In a worrying article in the current issue of Watershed Sentinel, children’s health expert Bruce Lanphear highlights the research linking exposure to environmental contaminants with increasingly common childhood illnesses and disabilities.

For example, OP insecticides have been strongly linked with dramatic increases in attention deficit/hyperactivity disorder (ADHD), while the marine anti-fouling chemical tributyltin has been identified as an “obesogen” which can mimic the hormones involved in the development of obesity.

One of the several quotes from Rachel Carson which Lanphear uses in his article is the following: “Thalidomide and pesticides represent our willingness to rush ahead and use something new without knowing what the results are going to be.” Lanphear points out that the substantial and lifelong implications for children of exposure to environmental chemicals are subtle and often unlikely to be recognised.
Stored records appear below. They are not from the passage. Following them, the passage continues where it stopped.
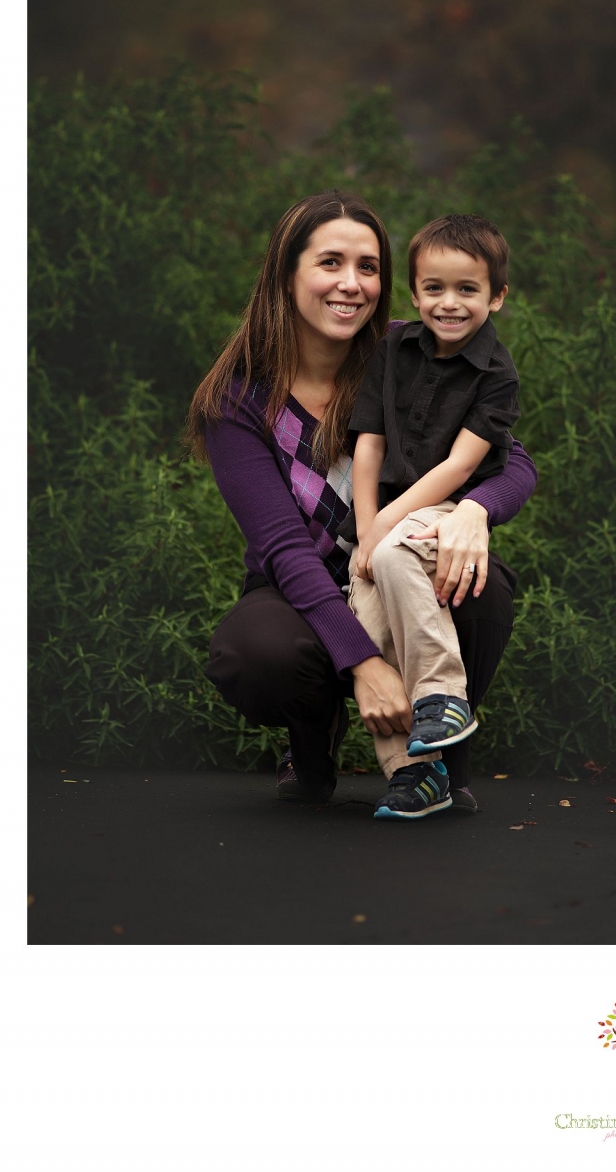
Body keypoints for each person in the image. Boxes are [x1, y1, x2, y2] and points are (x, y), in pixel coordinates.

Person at [184, 190, 538, 819]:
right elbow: (284, 550)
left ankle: (437, 757)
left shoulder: (415, 351)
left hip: (404, 568)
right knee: (257, 652)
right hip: (304, 588)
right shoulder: (236, 401)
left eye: (368, 267)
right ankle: (311, 738)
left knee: (481, 585)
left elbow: (514, 462)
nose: (351, 284)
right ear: (286, 273)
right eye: (330, 263)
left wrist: (474, 512)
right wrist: (365, 663)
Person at [343, 214, 520, 818]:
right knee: (365, 615)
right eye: (434, 288)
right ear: (414, 292)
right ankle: (415, 775)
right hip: (380, 516)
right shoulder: (392, 346)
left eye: (467, 289)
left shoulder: (497, 376)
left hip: (441, 510)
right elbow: (367, 442)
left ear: (496, 296)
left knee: (391, 556)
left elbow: (458, 466)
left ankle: (444, 695)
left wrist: (385, 527)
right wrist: (365, 526)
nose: (449, 303)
In the month when the manufacturer of thalidomide finally issued an apology for the damage caused by its drug, Lanphear quotes environmental health expert David Rall, who once remarked: “If thalidomide had caused a ten-point loss of IQ instead of obvious birth defects of the limbs, it would probably still be on the market.”

In an article written for Environmental Health News to mark the 50th anniversary of the publication of Silent Spring, the distinguished scientist Paul Ehrlich observes: “Many people have the impression that climate disruption is the worst environmental problem humanity faces, and, indeed, its consequences may be catastrophic. But the spread of toxic chemicals from pole to pole may be the dark horse in the race.”

Ehrlich thinks Rachel Carson would be appalled by our lack of progress in stemming the flow of toxic chemicals into our air, water, food and bodies.

Perhaps it’s too late. Perhaps we’re already too sick and stupid. I hope not.